At first I got the error, that I couldn’t include Sync (my module) with the include keyword into a class. I wondered why Ruby wanted to tell me that my module would be a class. I quickly found the answer. Ruby’s standard library contains a class named Sync. As long as my code ran in a test case that class didn’t come into play. But BackgrounDRb uses apparently uses it, therefore it got loaded before my module. That was the first name clash.

The second involved the class Synchronizer which is a class included in the package Slave used by BackgrounDRb. Slave’s class even comes along with the same method I used, so you can imagine the look on my face, when I discovered that the code included there immediately started running when my BackgrounDRb worker ran.

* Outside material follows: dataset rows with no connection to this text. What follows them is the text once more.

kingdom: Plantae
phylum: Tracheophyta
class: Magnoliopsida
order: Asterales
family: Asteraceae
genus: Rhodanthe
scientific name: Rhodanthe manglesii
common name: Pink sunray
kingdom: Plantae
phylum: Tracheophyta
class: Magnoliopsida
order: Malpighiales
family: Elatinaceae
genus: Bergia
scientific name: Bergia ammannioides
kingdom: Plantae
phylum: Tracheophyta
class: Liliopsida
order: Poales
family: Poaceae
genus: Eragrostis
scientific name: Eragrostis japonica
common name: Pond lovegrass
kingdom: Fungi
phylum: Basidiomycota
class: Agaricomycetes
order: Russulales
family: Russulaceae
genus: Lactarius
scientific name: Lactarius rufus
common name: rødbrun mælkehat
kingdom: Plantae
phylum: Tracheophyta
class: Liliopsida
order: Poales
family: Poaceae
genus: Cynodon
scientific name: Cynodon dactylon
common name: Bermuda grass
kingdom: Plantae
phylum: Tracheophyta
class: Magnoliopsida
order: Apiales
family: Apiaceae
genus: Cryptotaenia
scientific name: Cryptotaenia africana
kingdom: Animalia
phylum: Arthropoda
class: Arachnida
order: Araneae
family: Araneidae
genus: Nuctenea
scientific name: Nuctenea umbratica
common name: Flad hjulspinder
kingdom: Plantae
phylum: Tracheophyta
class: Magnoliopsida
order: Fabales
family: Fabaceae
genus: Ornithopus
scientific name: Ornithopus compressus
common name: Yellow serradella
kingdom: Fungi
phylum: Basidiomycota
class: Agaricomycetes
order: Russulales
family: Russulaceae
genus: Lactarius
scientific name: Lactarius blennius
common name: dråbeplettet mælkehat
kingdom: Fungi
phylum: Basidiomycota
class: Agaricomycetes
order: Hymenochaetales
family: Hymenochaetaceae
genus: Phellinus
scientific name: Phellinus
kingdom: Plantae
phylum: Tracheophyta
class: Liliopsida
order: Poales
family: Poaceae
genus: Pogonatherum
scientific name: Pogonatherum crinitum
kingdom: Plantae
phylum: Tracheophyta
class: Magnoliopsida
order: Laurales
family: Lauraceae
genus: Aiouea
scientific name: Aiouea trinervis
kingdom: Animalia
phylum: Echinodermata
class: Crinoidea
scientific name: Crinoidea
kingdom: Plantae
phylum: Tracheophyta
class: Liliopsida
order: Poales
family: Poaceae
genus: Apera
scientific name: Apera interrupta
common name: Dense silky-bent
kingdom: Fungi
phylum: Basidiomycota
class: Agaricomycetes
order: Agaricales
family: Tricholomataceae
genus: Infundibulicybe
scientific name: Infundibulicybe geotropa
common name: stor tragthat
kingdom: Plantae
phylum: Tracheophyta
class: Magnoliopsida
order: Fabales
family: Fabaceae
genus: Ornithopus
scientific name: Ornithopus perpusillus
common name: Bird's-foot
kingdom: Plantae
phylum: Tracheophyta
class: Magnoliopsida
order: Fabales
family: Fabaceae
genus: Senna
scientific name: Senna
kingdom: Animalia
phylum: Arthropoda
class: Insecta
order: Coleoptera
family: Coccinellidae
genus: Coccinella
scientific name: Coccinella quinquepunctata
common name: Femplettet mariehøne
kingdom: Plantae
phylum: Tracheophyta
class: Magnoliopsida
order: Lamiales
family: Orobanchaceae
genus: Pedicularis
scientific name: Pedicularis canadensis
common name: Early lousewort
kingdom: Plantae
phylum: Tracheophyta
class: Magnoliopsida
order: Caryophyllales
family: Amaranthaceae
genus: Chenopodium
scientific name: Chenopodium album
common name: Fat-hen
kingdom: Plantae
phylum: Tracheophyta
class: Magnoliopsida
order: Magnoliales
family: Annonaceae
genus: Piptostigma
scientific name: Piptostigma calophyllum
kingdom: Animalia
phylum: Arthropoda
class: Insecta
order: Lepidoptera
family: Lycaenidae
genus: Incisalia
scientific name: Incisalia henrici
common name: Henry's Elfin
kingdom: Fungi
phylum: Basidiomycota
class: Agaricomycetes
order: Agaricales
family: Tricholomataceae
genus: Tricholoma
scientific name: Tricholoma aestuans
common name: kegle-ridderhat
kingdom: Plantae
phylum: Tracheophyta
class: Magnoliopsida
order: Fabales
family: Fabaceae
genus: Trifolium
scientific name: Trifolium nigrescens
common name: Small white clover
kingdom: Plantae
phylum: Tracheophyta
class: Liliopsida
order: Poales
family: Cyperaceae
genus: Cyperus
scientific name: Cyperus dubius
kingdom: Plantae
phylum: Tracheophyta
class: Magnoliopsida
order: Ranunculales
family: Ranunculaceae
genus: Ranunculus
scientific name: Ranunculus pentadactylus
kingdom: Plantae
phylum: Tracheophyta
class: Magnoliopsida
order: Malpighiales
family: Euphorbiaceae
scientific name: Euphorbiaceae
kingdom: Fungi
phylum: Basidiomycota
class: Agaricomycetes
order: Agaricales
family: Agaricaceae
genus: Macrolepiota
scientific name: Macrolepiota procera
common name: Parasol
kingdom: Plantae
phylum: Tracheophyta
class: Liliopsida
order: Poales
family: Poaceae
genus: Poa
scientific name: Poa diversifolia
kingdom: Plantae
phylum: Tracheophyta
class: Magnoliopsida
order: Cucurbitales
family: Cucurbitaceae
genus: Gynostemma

That it took me some hours to find these issues because of a bug in BackgrounDRb is a totally different issue.

The moral of the story: namespace your model classes, and the code in lib/. The more classes you have, the bigger the chances that it clashes with a class in one of your installed gems. The best example is a class like User. The chances are pretty good that it’s being used somewhere else. To avoid a clash choose a namespace corresponding to your business case or application (the project name would do).

Keep in mind that Rails expects a directory structure corresponding to your namespaces. So if you have a class Bacon in the module Chunky, be sure to put the class file bacon.rb into a subfolder named chunky in the app/model directory. The same goes for code in lib/.

For smaller projects this might not be necessary, but I learned the hard way that it can be a pretty good practice.